HRD testing Common questions (FAQ)

Q: Is HRD testing the same as BRCA testing?
No. BRCA testing focuses on changes in BRCA1 and BRCA2, which are key HRR genes. HRD testing may include BRCA results but can also evaluate broader patterns suggesting HRR dysfunction, depending on the assay.

Q: Does HRD testing diagnose cancer or tell what stage it is?
HRD testing does not diagnose cancer and does not determine stage. Diagnosis and staging rely on pathology, imaging, and established staging systems. HRD results are typically used to add tumor biology information after diagnosis.

Q: Will HRD testing be painful or require anesthesia?
The HRD analysis itself is done in a laboratory and is not felt by the patient. Discomfort depends on how the sample is collected: surgery and biopsies may involve anesthesia or local numbing, while blood draws are usually brief.

Q: How long does HRD testing take to come back?
Turnaround time varies by laboratory, sample type, and whether additional sequencing or confirmatory steps are needed. In practice, results may take from days to weeks, and timing can affect whether it informs immediate decisions.

Q: What does “HRD-positive” mean in plain language?
It generally means the tumor shows evidence of impaired homologous recombination DNA repair. In some cancers and treatment settings, that information may support the use of therapies designed to exploit DNA repair weakness. The implications vary by cancer type and stage.

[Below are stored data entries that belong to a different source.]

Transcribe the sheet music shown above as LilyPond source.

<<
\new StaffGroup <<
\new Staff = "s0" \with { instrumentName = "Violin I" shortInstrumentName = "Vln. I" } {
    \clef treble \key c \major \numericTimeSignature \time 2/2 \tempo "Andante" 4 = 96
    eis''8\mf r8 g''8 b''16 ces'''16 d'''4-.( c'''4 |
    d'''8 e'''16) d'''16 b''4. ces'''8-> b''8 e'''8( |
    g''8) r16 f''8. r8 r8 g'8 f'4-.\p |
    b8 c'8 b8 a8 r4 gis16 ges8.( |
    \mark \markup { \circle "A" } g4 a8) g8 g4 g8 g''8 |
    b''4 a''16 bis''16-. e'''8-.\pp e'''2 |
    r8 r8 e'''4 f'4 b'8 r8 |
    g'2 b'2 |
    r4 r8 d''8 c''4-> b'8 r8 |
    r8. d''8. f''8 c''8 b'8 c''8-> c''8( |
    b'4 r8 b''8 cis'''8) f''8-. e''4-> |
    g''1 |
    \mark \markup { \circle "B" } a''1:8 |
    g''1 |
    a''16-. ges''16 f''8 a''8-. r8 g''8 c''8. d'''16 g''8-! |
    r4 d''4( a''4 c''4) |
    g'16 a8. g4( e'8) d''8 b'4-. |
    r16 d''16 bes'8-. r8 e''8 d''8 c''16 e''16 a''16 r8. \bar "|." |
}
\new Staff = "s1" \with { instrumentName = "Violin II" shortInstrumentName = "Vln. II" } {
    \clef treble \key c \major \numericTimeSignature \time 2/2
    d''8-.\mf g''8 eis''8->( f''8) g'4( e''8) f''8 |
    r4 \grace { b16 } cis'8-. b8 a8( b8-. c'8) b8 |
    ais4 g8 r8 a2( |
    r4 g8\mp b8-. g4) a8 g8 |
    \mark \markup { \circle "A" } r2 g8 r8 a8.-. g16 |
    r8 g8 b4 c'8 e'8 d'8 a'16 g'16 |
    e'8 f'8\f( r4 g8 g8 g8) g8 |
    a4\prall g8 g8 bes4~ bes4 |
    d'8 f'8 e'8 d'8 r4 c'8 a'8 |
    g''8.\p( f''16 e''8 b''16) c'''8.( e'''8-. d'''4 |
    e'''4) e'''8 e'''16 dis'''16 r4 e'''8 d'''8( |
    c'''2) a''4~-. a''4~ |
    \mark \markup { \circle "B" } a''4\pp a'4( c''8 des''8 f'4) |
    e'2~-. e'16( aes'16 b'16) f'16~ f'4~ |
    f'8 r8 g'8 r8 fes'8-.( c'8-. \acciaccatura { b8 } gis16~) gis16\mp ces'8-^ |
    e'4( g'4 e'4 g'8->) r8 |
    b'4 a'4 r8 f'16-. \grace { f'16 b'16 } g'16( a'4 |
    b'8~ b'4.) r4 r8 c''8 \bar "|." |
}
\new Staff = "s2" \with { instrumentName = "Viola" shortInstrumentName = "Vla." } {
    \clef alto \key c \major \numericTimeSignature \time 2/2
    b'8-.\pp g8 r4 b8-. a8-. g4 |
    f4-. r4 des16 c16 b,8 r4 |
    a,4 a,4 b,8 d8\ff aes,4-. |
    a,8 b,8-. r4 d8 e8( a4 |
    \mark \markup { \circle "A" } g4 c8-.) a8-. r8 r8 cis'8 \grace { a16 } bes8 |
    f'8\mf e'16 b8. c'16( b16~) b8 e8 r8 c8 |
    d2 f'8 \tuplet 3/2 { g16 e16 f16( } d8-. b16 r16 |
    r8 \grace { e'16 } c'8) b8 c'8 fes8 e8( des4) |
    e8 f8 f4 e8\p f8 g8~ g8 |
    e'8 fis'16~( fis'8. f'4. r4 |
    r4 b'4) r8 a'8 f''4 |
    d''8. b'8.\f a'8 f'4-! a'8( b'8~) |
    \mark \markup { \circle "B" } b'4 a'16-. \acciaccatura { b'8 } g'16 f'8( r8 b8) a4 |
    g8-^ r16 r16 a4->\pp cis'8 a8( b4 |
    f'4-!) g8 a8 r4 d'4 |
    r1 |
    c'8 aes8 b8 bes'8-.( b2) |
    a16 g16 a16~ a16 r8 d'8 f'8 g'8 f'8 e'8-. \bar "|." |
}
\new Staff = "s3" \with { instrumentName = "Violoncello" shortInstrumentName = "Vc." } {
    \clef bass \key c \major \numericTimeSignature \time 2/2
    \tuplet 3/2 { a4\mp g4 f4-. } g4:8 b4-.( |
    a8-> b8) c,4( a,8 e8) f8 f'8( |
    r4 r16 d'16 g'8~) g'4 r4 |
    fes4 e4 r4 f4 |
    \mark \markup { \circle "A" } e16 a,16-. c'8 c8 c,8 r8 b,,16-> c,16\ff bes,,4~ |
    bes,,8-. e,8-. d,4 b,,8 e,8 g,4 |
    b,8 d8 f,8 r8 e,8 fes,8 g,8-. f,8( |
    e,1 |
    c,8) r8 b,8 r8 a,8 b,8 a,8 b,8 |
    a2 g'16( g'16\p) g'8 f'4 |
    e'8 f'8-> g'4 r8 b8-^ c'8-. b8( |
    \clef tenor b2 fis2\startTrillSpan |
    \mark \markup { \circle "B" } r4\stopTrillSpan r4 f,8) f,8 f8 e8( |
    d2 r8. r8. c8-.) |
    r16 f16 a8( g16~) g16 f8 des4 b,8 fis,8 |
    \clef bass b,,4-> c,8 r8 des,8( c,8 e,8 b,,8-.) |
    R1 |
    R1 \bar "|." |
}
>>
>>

Q: If my tumor is HRD-negative, does that mean targeted therapy won’t work?
Not necessarily. HRD-negative means the test did not find evidence meeting that assay’s definition of HRD. Treatment response depends on many factors, and other biomarkers or clinical features may still support targeted therapies or other options.

Q: Is HRD testing safe? Are there side effects?
The lab test has no physical side effects. Risks relate to sample collection (for example, biopsy-related bleeding, pain, or infection risk), which vary by procedure and patient factors.

Q: How much does HRD testing cost?
Costs vary widely based on the test type, insurance coverage, country/region, and whether tumor testing, germline testing, or both are ordered. Some patients may encounter prior authorization or out-of-pocket costs, depending on coverage policies.

Q: Will HRD testing affect fertility or pregnancy?
The test itself does not affect fertility. However, HRD-related results can influence treatment planning, and some cancer treatments can affect fertility. Fertility preservation and pregnancy-related considerations are typically addressed as part of oncology care planning when relevant.

Q: Will I need time off work or activity restrictions for HRD testing?
The testing process usually does not require downtime. Any activity limits depend on how the sample is collected (for example, recovery after surgery or biopsy) and the overall treatment plan rather than the HRD analysis.

Q: Will I need repeat HRD testing later?
Sometimes, but not always. Because tumors can evolve and different tests measure different features, clinicians may consider updated molecular testing at recurrence or progression, especially if new treatment options or trials are being considered. This varies by clinician and case.